Look through the material below and show every line with the word "para".
———
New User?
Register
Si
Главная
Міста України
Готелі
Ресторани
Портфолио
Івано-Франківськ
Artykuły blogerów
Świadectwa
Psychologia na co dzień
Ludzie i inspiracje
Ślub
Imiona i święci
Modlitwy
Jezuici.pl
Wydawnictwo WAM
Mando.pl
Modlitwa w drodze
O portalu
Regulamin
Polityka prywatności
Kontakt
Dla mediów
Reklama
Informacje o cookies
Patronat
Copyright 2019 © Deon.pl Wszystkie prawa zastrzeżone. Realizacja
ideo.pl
———
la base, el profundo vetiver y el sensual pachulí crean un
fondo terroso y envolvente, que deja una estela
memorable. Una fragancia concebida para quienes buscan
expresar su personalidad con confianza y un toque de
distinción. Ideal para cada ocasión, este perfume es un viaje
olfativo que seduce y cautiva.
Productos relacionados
———
■ TASK SOLUTION ■
memorable. Una fragancia concebida para quienes buscan
distinción. Ideal para cada ocasión, este perfume es un viaje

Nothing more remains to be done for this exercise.